_Work instructions_
Your task is to repeat exactly the lines below between the line holding "egios han sufrido" and the line holding "Saque do rendime", inclusive, and only those.

(Saved entries)
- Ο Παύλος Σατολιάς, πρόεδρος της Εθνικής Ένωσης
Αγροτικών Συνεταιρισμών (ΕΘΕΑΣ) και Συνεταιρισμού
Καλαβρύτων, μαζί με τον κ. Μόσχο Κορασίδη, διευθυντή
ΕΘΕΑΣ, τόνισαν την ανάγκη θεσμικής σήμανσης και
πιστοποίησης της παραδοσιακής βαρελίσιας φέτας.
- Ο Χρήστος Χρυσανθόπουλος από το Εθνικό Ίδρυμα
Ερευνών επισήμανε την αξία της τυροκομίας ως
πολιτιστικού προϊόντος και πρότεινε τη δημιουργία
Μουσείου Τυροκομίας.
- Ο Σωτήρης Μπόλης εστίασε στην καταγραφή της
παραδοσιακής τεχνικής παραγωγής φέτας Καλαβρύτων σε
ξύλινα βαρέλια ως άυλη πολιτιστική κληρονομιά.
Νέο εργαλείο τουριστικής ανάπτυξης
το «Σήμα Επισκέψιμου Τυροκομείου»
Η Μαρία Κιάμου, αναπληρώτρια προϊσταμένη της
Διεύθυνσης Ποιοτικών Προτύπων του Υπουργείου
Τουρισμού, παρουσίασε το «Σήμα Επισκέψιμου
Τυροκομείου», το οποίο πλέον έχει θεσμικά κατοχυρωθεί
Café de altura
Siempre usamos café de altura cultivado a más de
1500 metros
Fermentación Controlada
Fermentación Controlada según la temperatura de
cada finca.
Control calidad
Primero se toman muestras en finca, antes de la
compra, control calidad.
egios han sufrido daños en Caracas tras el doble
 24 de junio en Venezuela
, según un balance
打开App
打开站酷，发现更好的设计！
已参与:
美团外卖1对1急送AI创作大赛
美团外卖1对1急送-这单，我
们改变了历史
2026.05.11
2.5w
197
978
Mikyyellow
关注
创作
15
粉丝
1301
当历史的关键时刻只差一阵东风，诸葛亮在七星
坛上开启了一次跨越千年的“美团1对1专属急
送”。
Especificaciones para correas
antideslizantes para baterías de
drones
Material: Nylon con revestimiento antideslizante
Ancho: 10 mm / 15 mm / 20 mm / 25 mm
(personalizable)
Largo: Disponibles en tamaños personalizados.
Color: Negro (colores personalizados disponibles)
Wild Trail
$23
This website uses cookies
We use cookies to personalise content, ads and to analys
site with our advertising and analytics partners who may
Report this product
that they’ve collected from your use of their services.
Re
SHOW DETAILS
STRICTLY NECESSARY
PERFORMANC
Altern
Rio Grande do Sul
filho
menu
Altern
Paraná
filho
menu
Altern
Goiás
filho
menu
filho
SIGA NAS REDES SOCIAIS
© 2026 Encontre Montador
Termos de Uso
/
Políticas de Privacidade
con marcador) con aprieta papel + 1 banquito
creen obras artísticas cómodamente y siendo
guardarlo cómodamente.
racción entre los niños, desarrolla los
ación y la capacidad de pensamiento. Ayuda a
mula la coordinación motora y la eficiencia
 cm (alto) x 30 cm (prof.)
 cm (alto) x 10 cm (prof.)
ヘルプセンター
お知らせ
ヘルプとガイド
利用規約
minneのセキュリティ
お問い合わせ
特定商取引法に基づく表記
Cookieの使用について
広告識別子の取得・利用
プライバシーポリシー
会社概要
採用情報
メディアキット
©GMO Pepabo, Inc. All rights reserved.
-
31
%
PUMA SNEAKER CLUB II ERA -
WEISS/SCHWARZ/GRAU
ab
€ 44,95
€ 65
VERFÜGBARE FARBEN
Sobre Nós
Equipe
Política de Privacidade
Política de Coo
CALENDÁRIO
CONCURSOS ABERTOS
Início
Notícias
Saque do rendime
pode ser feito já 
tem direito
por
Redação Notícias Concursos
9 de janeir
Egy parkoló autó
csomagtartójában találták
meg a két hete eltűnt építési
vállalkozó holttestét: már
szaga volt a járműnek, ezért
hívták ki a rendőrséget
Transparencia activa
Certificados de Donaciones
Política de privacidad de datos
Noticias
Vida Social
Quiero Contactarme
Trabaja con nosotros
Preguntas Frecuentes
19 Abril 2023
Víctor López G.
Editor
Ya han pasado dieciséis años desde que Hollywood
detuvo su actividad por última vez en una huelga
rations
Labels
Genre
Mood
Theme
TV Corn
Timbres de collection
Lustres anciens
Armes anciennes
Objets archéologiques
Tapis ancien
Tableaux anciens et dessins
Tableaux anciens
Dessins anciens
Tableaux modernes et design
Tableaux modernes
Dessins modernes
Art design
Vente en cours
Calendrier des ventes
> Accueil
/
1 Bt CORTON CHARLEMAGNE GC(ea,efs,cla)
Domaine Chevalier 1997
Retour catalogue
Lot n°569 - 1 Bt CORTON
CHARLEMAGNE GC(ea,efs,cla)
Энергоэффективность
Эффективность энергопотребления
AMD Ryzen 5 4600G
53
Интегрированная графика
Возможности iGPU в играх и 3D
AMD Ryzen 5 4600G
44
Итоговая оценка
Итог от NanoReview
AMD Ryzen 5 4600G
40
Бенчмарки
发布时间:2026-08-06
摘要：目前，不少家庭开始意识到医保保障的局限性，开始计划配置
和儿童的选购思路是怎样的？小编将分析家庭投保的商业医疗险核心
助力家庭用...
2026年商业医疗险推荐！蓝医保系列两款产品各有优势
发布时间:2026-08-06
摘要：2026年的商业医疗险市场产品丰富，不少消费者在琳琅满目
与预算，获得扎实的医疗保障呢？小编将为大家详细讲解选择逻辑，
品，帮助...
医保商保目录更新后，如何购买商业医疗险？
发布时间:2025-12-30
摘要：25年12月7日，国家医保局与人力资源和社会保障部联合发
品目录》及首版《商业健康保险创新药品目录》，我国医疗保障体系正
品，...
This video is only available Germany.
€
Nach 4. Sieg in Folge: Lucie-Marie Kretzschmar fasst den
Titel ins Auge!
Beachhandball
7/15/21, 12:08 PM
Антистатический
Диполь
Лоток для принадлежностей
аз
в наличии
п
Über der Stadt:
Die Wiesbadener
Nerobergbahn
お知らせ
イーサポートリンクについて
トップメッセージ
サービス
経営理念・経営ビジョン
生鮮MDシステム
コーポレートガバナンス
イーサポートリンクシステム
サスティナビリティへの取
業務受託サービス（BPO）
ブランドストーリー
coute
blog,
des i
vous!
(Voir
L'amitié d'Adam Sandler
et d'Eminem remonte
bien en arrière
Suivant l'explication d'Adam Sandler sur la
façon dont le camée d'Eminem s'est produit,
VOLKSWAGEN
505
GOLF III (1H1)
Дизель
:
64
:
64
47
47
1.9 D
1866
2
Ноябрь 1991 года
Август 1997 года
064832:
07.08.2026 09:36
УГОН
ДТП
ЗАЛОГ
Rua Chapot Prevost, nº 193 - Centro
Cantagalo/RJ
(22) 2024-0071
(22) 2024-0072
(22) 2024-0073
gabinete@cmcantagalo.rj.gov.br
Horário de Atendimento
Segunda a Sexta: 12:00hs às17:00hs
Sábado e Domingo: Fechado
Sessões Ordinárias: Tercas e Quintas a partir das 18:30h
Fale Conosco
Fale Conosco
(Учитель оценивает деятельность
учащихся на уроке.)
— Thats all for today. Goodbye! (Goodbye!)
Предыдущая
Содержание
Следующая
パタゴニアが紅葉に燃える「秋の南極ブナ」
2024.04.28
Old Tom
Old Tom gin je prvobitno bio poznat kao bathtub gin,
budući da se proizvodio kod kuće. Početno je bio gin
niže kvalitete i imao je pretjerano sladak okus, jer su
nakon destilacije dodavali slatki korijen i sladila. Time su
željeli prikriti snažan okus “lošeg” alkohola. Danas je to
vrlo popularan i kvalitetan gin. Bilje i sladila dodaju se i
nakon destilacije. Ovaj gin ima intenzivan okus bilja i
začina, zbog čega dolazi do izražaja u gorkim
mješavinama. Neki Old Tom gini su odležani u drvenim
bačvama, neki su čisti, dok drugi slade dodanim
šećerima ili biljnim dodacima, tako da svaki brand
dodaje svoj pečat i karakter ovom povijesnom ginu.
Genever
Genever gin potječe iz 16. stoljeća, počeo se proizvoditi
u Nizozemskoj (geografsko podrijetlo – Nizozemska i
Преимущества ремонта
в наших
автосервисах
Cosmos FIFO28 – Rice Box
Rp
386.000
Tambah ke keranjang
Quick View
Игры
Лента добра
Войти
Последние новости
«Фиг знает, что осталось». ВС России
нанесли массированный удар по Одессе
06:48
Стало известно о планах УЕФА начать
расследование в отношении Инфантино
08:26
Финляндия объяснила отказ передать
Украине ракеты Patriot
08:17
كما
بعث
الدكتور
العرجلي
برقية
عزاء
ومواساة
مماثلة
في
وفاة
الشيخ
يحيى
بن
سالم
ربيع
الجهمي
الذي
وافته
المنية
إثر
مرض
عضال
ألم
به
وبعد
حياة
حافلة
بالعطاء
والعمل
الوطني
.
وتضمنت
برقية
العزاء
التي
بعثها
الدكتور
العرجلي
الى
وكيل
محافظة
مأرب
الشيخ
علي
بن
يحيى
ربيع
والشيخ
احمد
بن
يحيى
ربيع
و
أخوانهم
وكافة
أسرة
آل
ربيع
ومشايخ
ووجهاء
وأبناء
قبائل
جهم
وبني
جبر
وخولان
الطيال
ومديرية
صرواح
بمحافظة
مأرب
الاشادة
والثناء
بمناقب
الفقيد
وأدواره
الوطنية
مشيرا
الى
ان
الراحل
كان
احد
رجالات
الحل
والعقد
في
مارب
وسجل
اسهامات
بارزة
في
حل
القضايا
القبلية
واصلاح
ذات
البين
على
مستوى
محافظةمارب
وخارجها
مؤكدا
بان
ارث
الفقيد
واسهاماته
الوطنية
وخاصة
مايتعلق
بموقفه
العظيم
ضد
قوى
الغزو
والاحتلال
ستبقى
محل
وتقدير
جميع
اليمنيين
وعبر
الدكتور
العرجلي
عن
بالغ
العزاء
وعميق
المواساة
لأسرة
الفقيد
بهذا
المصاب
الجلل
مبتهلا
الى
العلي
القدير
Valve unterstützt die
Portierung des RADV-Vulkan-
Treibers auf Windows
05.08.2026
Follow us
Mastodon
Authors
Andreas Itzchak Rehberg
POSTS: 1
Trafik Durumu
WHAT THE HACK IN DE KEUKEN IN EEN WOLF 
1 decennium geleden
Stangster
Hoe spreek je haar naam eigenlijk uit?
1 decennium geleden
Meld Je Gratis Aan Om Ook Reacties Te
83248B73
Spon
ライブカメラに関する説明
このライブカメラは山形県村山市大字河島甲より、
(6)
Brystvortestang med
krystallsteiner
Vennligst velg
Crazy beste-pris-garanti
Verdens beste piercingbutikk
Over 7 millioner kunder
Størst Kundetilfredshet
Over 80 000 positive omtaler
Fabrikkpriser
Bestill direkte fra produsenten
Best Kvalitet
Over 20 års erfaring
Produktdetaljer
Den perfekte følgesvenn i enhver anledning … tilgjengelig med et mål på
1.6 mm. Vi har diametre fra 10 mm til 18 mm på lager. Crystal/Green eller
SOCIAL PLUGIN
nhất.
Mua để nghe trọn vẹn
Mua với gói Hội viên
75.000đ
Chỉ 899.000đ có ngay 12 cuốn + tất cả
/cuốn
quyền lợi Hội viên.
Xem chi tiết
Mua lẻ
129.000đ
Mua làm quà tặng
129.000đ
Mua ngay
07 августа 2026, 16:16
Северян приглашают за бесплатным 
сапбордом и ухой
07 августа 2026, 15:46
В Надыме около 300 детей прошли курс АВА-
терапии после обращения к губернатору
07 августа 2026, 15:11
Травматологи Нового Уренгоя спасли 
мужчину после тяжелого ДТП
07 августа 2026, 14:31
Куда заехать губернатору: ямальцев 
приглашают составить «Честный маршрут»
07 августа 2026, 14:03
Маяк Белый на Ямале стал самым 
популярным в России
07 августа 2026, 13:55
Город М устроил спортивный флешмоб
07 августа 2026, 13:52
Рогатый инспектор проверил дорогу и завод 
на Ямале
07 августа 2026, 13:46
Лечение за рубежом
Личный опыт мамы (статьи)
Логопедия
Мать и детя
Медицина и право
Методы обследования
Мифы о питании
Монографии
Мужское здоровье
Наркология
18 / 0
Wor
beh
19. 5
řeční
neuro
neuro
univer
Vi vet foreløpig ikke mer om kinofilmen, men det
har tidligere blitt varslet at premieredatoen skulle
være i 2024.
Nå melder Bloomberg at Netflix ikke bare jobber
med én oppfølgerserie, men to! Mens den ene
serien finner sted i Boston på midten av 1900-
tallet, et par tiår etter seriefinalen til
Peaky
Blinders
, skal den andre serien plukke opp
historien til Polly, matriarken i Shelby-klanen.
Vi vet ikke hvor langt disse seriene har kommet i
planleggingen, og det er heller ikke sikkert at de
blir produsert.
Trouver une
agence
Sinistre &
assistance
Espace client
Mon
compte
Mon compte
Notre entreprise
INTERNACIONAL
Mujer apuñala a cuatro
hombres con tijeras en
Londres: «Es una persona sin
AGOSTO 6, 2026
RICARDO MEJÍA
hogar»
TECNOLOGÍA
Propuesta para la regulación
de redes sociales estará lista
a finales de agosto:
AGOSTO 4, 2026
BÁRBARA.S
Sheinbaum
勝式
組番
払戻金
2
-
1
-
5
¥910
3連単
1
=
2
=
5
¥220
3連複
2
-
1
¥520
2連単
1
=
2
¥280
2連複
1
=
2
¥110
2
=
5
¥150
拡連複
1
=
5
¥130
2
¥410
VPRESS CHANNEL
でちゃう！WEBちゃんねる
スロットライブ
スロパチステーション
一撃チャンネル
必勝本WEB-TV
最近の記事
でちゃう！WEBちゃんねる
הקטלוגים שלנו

_Response to this task_
egios han sufrido daños en Caracas tras el doble
 24 de junio en Venezuela
, según un balance
打开App
打开站酷，发现更好的设计！
已参与:
美团外卖1对1急送AI创作大赛
美团外卖1对1急送-这单，我
们改变了历史
2026.05.11
2.5w
197
978
Mikyyellow
关注
创作
15
粉丝
1301
当历史的关键时刻只差一阵东风，诸葛亮在七星
坛上开启了一次跨越千年的“美团1对1专属急
送”。
Especificaciones para correas
antideslizantes para baterías de
drones
Material: Nylon con revestimiento antideslizante
Ancho: 10 mm / 15 mm / 20 mm / 25 mm
(personalizable)
Largo: Disponibles en tamaños personalizados.
Color: Negro (colores personalizados disponibles)
Wild Trail
$23
This website uses cookies
We use cookies to personalise content, ads and to analys
site with our advertising and analytics partners who may
Report this product
that they’ve collected from your use of their services.
Re
SHOW DETAILS
STRICTLY NECESSARY
PERFORMANC
Altern
Rio Grande do Sul
filho
menu
Altern
Paraná
filho
menu
Altern
Goiás
filho
menu
filho
SIGA NAS REDES SOCIAIS
© 2026 Encontre Montador
Termos de Uso
/
Políticas de Privacidade
con marcador) con aprieta papel + 1 banquito
creen obras artísticas cómodamente y siendo
guardarlo cómodamente.
racción entre los niños, desarrolla los
ación y la capacidad de pensamiento. Ayuda a
mula la coordinación motora y la eficiencia
 cm (alto) x 30 cm (prof.)
 cm (alto) x 10 cm (prof.)
ヘルプセンター
お知らせ
ヘルプとガイド
利用規約
minneのセキュリティ
お問い合わせ
特定商取引法に基づく表記
Cookieの使用について
広告識別子の取得・利用
プライバシーポリシー
会社概要
採用情報
メディアキット
©GMO Pepabo, Inc. All rights reserved.
-
31
%
PUMA SNEAKER CLUB II ERA -
WEISS/SCHWARZ/GRAU
ab
€ 44,95
€ 65
VERFÜGBARE FARBEN
Sobre Nós
Equipe
Política de Privacidade
Política de Coo
CALENDÁRIO
CONCURSOS ABERTOS
Início
Notícias
Saque do rendime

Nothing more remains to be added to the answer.